One of the archeologists, Mike Fuller lectured on the influence of the Cahokia civilization by the Western Culture. This influence took place in AD 1100 (Ken Keller). The year AD1100 is termed to be the time that the Ancient City’s agricultural society population reached its peak. It is this same time that the Europeans came to influence the Cahokia pre-Columbian society and hence ended up enriching them with their culture.  The website does not illustrate all this information. The use of photos and paintings were possible could have been used. The site only states the existence of a lecture on the Western Culture influence to the Cahokia Ancient society with no evident whether chronologically, literally, graphically or through citation.

Phyllis Steckel, a lecturer, on the other hand is said to have held a lecture on the ancient archeology and earthquakes that affected the scenery and landscape of Cahokia Mounds region (Ken Keller). This is the only information provided by the website. There is no further information on the agricultural societies that occupied the region and were probably responsible for the current geography and archeological setting of the site. The cultural background and American Indian civilization would have been a factor to consider whenever talking about the evident ancient civilization. The link between the ancient culture, western culture that came later in AD1100 and the existence of earthquakes is not shown. A readers would be forced to find more information for the same (Hodges). The fact that there are no links for such references could be complex to the less aggressive readers.

Referring to the chronological order of events, only recent past events is recorded. There is a contradiction on the website since some of the planned events did not happen or were cancelled. An example of a cancelled event is the Cahokia Archeological Meeting that was laid off in the expense of a conference. The website provides no information concerning the conference relationship with the Cahokia’s activities. It could follow that future events would be faced with similar problems hence discouraging many subscribers. This failure would even be worsened by the poor graphics quality of the website (Steve). There is no much information on the ancient society culture, a weakness that harden the understanding of the pre-Columbia culture and the American Indian civilization that existed before the western communities came in. There are no current events on the website with any future information and news being unclear.
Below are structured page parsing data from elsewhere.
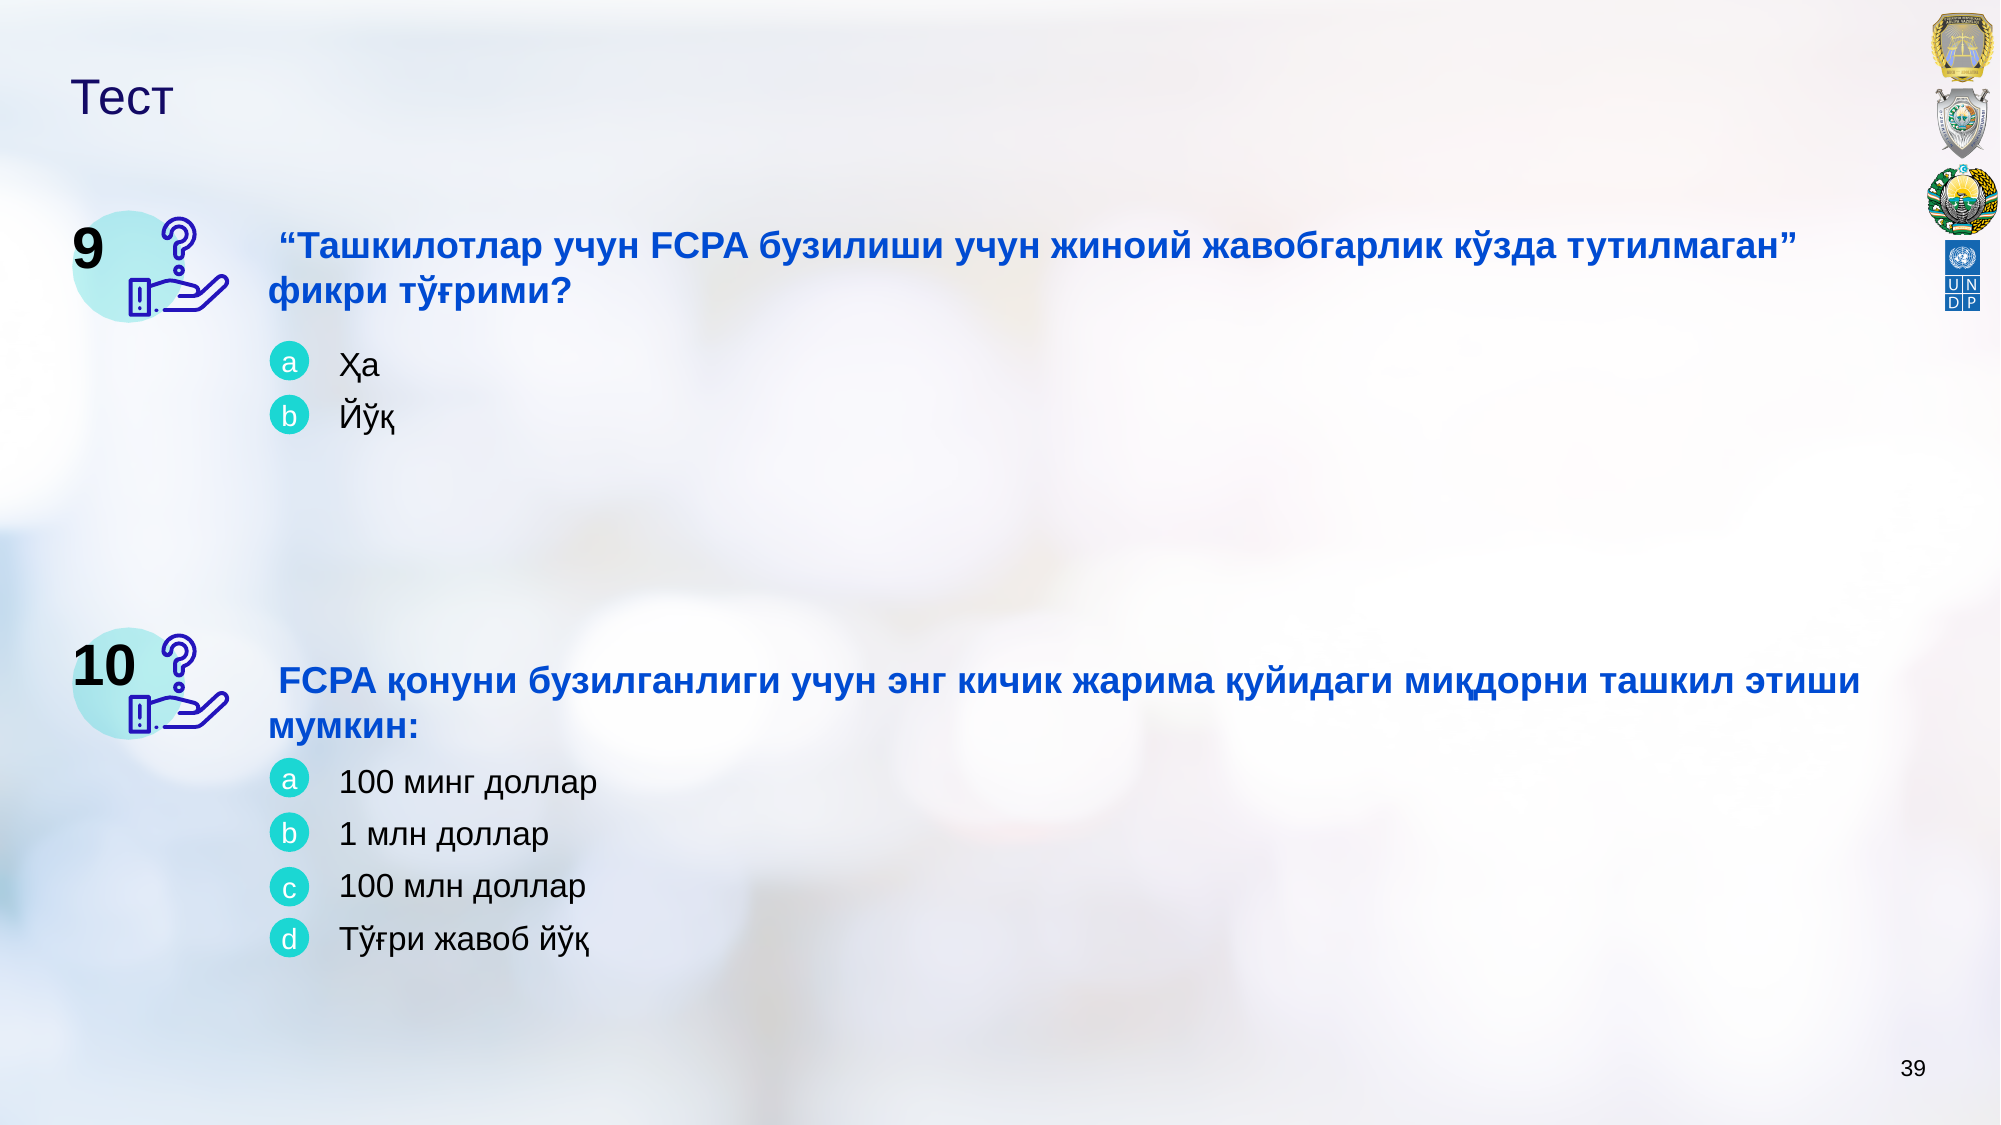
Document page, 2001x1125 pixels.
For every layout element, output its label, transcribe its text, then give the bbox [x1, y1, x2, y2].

text_box b [268, 393, 311, 436]
picture [1945, 240, 1980, 311]
text_box c [268, 865, 311, 908]
picture [1927, 164, 1998, 235]
title Тест [70, 71, 1863, 144]
picture [1935, 88, 1990, 159]
text_box b [268, 811, 311, 853]
table_cell 3 [0, 0, 2000, 1125]
text_box a [268, 339, 311, 382]
text_box FCPA қонуни бузилганлиги учун энг кичик жарима қуйидаги миқдорни ташкил этиши мумкин: [253, 648, 1928, 754]
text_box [128, 216, 230, 317]
text_box 9 [72, 210, 154, 323]
text_box Ҳа Йўқ [339, 342, 1928, 436]
text_box a [268, 756, 311, 799]
text_box 10 [72, 627, 154, 740]
text_box d [268, 916, 311, 959]
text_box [128, 633, 230, 734]
picture [1930, 12, 1995, 83]
text_box 100 минг доллар 1 млн доллар 100 млн доллар Тўғри жавоб йўқ [339, 759, 1928, 958]
text_box “Ташкилотлар учун FCPA бузилиши учун жиноий жавобгарлик кўзда тутилмаган” фикри тўғрими? [253, 213, 1928, 319]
The website is closed for any new events for both fifth and sixth of November this year. All other information and news is based on obvious annual events. A calendar for the year 2013 also exists although it is prone to many changes in update and disappointments.

The structure of this website is unreliable in many aspects. There is much missing information or indication of contradiction events. The worst of it all is that some event contradicts with time, while some appointments and arrangements are not reliable. There is no evidence provided for any text on the website. Any links that exist takes a reader to a shallow description of whatever they indented to read. This makes it unreliable for academics. There are no references while little or brief information on events only last for not more than a month. It is a historic website that keeps no history of whatever has been happening within the cite. It does not either show a clue of who the targeted readers are or does it have any links with social networks hence making it unpopular, culturally, in learning or socially.

Works Cited

Hodges, Glenn. America’s Forgotten City. Nov 2012. 21 Oct 2012             <>.

Ken Keller, Eric Young and Gary Kronk. Cahokia Mounds Historic Site and the Cahokia Mounds Museum Society. 2010. 21 Oct 2012 <>.

Steve. Drupal site structure – strategy advice sought. 28 May 2011. 21 Oct 2012             <>.